Eventually you reach a section that is clearly NOT business class, where people are wrestling their bags and balling up coats as they stand in their small seat space and you think, "Oh well."And then - wait for it -   you realize this is Economy PLUS, where people have paid extra so they won't get blood clots in their legs while they fly. You, my friend, are even further on, where the cramped space of  Economy Plus that you just turned up your nose at is cavernous by comparison.

And so it goes for the rest of the flight. While they're eating off Limoges china in first class, you're shelling out $5 for a box lunch and $7 for a tiny bottle of red wine from Iowa. Forgot your headphones? No problem, as long as your credit card is still out. I haven't yet had to pay for a pillow, though I know some airlines are charging for them; how do you price a synthetic brick?

But still, it's a safe flight, only half of the Movies on Demand are from Disney, and your seatmate doesn't snore too loudly as she dozes. As the plane begins its descent you think, well, considering I paid a fraction of what they did up front, maybe I'm the smart one on this flight.

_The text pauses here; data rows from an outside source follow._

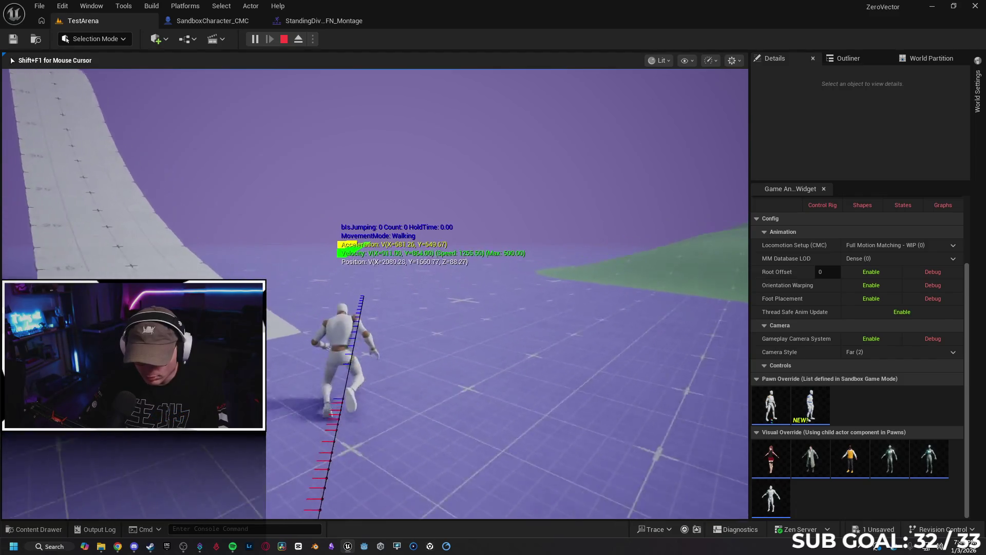
# Test jumping and sliding while running, then end the play session.
pyautogui.press('space')
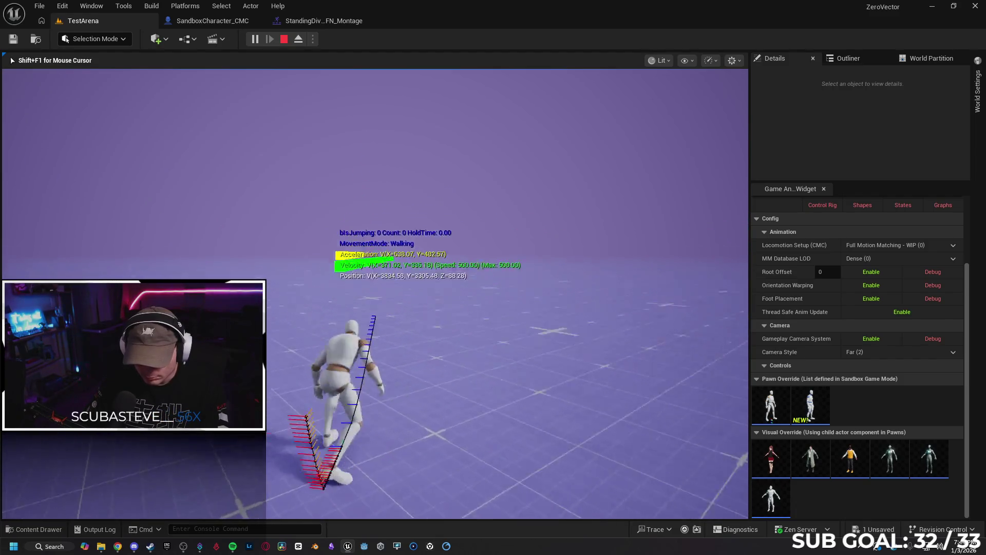
pyautogui.press('c')
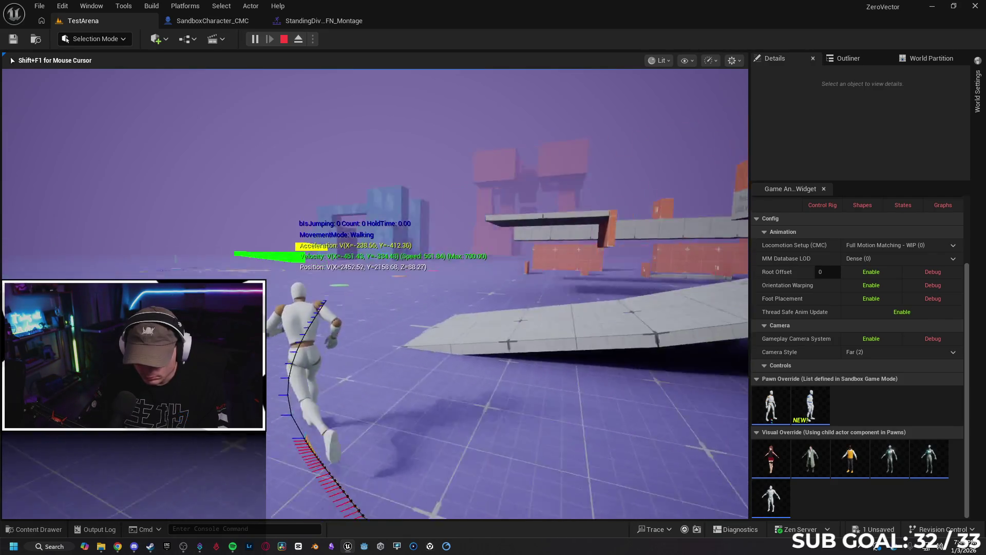
pyautogui.press('c')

That's when the airline turns the knife one last time, with the speech about preparing the cabin for landing. They don't mention waking up the guy in front of you who has reclined his seat into your lap as though you are preparing to shave him, but it's implied. "Ladies and Gentlemen, if you are in Economy Class, please fold up your tray table and put your chairs in the upright position."

"However, if you are in Business or First class, please: stow your footrests, and retract your seat from its horizontal to its seated position. Put the HDTV screen back into the armrest, and don't forget to tip your masseuse. Your butler will bring you your coat and shoes, as well as stock tips. Did you get enough caviar?" Anyway, that's what I heard, but my ears were popping during the descent.

Have they really started charging us extra for cabin pressurization?


  1. You shouldn't knock Turkish buses. At the cost of $12, I took one from Istanbul to Munich in 1985. The seats were comfy, the windows ample, and the shocks had less than 600,000 miles on them.

    On the other side of the ledger, it was 118 degrees, and every passenger was chain smoking unfiltered black tobacco. The windows did not open, and my fellow riders refused to allow even a tiny crack in the ceiling air vents.

    Southern Europeans appear to be seized by some mass delusion that exposure to even the slightest "draft" will result in viral meningitis--or at least a hideous case of pneumonia.

    Oh yes, and the bus had to be pushed to achieve a running start each time we stopped for gas or sundries. When it was time push, the same cry would arise from the assembled throng; "AMEEERICAAAN!"

  2. Welcome to my life! But i've come to see it as adult daycare in the sky. As long as i have my blankie and a bottle of red,i'm happy as a clam. And as long as Blackberries don't have reception up there, I don't care what class I'm in. I'm happily inaccessible. Shira

  3. Well, Werner, that's what you get for being 8 feet tall. People will demand you get things off high shelves for them, ask you to spot their friends in crowds, and encourage you to push their buses.

    Sheebs it is true that once you have kids (especially if you have three of them) the mere premise of sitting alone for a few hours, with no one talking at you, puts a rosy sheen on just about anything...even economy class!

  4. This is why I like Southwest -- everyone is the same (I guess I am a socialist). It's the same reason that I like General Admission concerts; everyone ends up where they want to be. When I think about how much time and effort (and cost) goes into distinguishing the classes from one another, I realize what a huge waste it all is.